__SUPPLIED INFORMATION__.
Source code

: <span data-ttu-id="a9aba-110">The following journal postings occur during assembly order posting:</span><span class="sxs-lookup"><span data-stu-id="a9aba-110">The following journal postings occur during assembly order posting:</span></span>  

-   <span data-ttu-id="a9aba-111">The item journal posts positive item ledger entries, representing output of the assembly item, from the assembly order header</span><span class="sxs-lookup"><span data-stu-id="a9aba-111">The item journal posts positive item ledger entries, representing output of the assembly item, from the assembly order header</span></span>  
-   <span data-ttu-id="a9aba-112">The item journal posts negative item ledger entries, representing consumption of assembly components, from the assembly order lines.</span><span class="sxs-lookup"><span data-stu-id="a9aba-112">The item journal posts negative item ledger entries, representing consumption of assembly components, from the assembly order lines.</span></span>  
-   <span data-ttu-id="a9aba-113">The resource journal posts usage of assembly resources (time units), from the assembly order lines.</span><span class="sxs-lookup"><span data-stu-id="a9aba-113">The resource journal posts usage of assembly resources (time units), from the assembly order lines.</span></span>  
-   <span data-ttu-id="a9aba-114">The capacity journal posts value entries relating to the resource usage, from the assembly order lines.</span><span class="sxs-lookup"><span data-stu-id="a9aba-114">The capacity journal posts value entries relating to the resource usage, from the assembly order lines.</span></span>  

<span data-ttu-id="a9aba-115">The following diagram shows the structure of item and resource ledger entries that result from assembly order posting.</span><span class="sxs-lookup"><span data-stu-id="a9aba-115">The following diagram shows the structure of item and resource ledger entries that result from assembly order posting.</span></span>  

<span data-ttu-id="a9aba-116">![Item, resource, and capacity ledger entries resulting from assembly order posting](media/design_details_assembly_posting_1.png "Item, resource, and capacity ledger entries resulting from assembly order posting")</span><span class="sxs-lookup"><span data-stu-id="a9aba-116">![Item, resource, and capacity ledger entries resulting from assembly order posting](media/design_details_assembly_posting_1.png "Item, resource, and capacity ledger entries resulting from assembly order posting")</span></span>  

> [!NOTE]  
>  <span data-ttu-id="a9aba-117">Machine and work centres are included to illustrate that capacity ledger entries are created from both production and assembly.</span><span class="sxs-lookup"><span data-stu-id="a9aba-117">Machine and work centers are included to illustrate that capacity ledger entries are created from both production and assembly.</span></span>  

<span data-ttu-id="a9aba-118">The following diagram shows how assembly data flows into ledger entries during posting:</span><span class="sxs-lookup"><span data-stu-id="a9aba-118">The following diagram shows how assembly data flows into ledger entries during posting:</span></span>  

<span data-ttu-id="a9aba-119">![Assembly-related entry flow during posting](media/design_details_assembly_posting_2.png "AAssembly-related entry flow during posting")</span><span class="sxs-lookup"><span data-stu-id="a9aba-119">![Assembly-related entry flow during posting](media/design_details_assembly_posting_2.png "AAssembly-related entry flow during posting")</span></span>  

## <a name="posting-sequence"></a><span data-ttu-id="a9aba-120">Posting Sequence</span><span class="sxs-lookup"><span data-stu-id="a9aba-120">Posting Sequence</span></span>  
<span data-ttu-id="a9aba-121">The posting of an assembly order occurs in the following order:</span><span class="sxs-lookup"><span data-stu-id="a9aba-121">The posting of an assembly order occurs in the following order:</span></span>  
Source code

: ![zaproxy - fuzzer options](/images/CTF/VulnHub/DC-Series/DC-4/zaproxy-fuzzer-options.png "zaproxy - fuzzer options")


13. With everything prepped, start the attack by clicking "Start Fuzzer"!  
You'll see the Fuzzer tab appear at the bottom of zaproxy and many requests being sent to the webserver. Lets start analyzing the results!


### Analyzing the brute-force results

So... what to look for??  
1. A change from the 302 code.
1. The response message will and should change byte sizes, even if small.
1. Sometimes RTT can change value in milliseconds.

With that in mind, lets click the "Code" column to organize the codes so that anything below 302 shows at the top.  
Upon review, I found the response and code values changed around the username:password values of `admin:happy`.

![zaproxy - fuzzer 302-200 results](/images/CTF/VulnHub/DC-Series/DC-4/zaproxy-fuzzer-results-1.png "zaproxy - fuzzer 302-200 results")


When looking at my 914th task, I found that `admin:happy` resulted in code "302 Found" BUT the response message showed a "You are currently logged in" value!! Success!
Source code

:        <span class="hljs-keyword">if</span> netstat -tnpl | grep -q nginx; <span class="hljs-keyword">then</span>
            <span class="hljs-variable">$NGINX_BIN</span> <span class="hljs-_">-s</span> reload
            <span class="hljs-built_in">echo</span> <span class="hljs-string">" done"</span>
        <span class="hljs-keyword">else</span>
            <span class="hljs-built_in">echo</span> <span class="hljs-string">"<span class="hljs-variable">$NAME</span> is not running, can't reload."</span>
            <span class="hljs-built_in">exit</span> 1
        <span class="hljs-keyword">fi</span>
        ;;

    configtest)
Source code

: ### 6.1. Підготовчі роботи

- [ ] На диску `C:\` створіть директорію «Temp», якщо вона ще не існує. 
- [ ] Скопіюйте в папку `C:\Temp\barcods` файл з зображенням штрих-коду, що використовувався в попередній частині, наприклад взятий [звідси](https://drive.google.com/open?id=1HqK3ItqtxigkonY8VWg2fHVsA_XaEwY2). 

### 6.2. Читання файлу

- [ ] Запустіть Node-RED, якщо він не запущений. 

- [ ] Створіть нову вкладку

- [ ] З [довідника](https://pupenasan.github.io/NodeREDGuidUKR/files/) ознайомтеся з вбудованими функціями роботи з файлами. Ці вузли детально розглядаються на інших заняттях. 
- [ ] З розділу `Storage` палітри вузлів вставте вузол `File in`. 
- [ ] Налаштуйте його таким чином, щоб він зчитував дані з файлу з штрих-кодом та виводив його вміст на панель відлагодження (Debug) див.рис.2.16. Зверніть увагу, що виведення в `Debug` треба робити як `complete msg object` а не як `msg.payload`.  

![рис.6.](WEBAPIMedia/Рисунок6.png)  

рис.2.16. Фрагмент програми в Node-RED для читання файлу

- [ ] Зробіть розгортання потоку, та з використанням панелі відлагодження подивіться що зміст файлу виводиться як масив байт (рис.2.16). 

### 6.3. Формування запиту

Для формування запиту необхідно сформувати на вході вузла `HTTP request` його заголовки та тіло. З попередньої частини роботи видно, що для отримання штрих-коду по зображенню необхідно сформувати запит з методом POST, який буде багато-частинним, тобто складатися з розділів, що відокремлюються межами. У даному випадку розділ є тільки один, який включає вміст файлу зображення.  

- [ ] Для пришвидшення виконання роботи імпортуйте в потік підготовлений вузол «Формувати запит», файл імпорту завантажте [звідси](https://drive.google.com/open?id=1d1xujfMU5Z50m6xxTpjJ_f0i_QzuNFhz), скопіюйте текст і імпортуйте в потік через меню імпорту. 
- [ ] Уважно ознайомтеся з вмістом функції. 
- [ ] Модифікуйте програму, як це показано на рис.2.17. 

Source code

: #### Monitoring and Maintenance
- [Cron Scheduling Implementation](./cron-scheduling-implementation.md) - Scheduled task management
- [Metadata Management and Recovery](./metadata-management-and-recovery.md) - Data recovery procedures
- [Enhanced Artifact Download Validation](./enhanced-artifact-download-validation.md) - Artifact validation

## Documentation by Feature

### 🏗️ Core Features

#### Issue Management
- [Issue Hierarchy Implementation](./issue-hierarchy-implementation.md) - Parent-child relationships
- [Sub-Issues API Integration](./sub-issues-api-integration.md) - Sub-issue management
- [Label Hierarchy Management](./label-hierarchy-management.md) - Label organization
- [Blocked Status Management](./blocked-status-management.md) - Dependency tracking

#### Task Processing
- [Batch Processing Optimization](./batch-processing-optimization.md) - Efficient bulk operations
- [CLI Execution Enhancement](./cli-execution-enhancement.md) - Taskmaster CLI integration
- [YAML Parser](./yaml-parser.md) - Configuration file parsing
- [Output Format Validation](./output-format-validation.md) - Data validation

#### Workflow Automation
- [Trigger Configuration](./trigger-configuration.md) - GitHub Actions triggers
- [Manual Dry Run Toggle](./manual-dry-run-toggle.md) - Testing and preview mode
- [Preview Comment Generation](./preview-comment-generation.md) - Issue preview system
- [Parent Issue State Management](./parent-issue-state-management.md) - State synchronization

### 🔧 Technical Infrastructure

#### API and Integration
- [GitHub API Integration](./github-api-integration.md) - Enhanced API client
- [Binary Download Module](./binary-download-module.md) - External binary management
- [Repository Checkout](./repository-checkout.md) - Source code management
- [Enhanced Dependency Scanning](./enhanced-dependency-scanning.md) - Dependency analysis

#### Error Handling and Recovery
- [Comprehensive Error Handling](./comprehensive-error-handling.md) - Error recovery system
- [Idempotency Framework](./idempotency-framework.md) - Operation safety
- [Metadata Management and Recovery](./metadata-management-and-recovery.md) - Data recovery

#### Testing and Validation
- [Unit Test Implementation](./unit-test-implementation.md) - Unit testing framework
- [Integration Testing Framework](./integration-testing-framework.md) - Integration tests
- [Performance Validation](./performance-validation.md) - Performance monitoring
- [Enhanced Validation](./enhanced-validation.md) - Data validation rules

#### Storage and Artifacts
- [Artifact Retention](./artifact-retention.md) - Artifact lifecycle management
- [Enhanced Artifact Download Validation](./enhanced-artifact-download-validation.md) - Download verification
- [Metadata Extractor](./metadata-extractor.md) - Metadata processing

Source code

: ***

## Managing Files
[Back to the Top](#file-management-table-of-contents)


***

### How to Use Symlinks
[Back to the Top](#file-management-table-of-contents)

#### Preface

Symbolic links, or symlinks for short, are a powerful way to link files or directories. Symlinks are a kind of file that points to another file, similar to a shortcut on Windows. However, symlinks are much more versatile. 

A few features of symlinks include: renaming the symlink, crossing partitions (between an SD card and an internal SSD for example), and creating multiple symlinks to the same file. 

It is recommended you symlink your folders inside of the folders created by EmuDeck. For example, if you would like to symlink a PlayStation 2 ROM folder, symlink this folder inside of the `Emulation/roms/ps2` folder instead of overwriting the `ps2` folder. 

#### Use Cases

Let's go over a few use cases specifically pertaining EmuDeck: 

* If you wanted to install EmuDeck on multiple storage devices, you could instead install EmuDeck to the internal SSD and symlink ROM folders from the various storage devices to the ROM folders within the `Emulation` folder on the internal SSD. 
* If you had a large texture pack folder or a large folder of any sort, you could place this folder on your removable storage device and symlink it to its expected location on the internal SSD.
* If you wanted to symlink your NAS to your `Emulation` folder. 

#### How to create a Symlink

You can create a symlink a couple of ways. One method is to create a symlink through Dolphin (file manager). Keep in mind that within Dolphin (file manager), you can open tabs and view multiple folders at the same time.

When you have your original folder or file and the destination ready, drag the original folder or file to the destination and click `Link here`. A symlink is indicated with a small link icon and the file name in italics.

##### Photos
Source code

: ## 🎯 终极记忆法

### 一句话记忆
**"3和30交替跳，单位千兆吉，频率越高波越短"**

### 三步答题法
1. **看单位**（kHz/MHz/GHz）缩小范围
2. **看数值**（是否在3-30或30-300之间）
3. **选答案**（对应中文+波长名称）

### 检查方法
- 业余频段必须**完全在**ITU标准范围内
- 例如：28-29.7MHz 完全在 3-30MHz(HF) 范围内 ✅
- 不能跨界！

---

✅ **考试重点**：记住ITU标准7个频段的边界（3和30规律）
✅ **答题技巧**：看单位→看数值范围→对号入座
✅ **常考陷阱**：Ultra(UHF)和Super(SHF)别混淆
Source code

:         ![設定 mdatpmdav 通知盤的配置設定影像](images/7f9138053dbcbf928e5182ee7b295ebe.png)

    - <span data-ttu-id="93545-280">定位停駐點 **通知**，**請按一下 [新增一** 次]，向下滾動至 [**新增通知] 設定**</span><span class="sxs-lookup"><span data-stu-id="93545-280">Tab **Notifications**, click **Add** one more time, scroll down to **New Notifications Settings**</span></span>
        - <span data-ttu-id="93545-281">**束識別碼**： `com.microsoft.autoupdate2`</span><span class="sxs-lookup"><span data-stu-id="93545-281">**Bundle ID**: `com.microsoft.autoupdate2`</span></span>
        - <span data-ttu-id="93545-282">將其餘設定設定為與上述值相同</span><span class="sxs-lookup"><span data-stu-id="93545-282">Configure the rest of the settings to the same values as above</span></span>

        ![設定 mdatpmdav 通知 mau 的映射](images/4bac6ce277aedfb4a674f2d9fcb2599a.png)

__INSTRUCTION__.
Tell how many lines of the records above hold the string "ознайомтеся". Give no other text.

__SOLUTION__.
2